Nova Scotia Duck Tolling Retriever ONLY
Buff is a recessively inherited coat color variant that occurs in the NSDTR. Buff is a disqualifying feature for the show ring but otherwise appears to cause no health issues in the breed. Puppies are born a lighter shade of red that can appear silver in color. As they age they can sometimes darken to a more red color but they are lighter than they would be without the effect of the buff mutation.

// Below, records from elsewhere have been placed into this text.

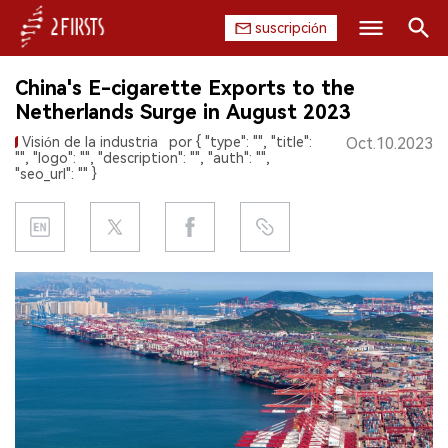
suscripción
Buscar
China's E-cigarette Exports to the
INICIO
Netherlands Surge in August 2023
Visión de la industria
por { "type": "", "title":
Oct.10.2023
EMPRESA
"", "logo": "", "description": "", "auth": "",
"seo_url": "" }
PRODUCTO
REGULACIÓN
CHINA
DATOS
EXPOSICIÓN
ENTREVISTA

Buff coat color is caused by mutations in the gene called melanophilin which also causes dilute coat color in many other breeds (Drögemüller C, U. Philipp, B. Haase, A-R Günzel-Apel T Leeb. A noncoding melanophilin gene (MLPH) SNP at the splice donor of exon 1 represents a candidate causal mutation for coat color dilution in dogs. Journal of Heredity (2007) 98(5):468-473). The mutation that causes buff is the same exact change in the DNA sequence that causes dilute.
The Mode of Inheritance
This coat color is inherited as an autosomal recessive disease meaning that affected puppies inherited two mutant copies of this gene, one from each of their parents.
The Test Results
BUFF N/N: This dog has two normal copies of the BUFF gene
BUFF N/A: This dog has one mutant (abnormal) copy of the BUFF gene
BUFF A/A: This dog has two mutant (abnormal) copies of the BUFF gene
BUFF is inherited as an autosomal recessive disease meaning that animals that are N/A are normal colored but can produce buff colored puppies if bred to a buff colored dog (A/A) or another carrier (N/A). Buff carriers will produce 50% carrier puppies.

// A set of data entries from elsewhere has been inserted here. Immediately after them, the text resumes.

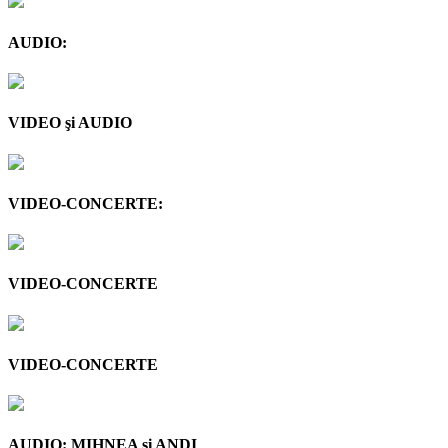
AUDIO:
VIDEO şi AUDIO
VIDEO-CONCERTE:
VIDEO-CONCERTE
VIDEO-CONCERTE
AUDIO: MIHNEA şi ANDI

Tests are ordered online through the secure area of the OFA website. Payment is accepted by credit card (MasterCard and VISA). The OFA administers all order handling. Upon receipt of an order, the OFA will send out the test kit which will include a Foam-Tipped Applicator card for DNA sample collection, along with sample collection instructions. Using the FTA card technology, owners can safely collect DNA samples at home. The collection process is non-invasive, and no veterinary appointment is necessary.

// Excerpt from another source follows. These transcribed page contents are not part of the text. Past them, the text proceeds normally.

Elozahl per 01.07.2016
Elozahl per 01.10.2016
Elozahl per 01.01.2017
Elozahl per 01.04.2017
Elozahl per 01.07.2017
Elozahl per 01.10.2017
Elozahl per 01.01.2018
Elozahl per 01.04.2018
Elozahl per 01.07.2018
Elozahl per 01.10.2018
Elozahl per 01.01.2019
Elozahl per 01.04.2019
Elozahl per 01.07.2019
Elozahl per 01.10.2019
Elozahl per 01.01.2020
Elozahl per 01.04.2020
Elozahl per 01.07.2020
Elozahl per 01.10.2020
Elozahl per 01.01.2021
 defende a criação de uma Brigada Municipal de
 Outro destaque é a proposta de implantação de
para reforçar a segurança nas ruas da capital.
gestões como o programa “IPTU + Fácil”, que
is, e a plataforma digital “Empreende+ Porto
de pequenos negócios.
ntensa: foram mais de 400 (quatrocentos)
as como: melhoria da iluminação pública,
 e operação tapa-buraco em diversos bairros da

Samples are then sent to the University of Missouri College of Veterinary Medicine where the samples will be processed by the Small Animal Molecular Genetics Lab. Results will be forwarded to the OFA, and the OFA will issue the resulting report to the owner.
The fee for each test includes the test kit, laboratory processing, and subsequent registration in the OFA databases.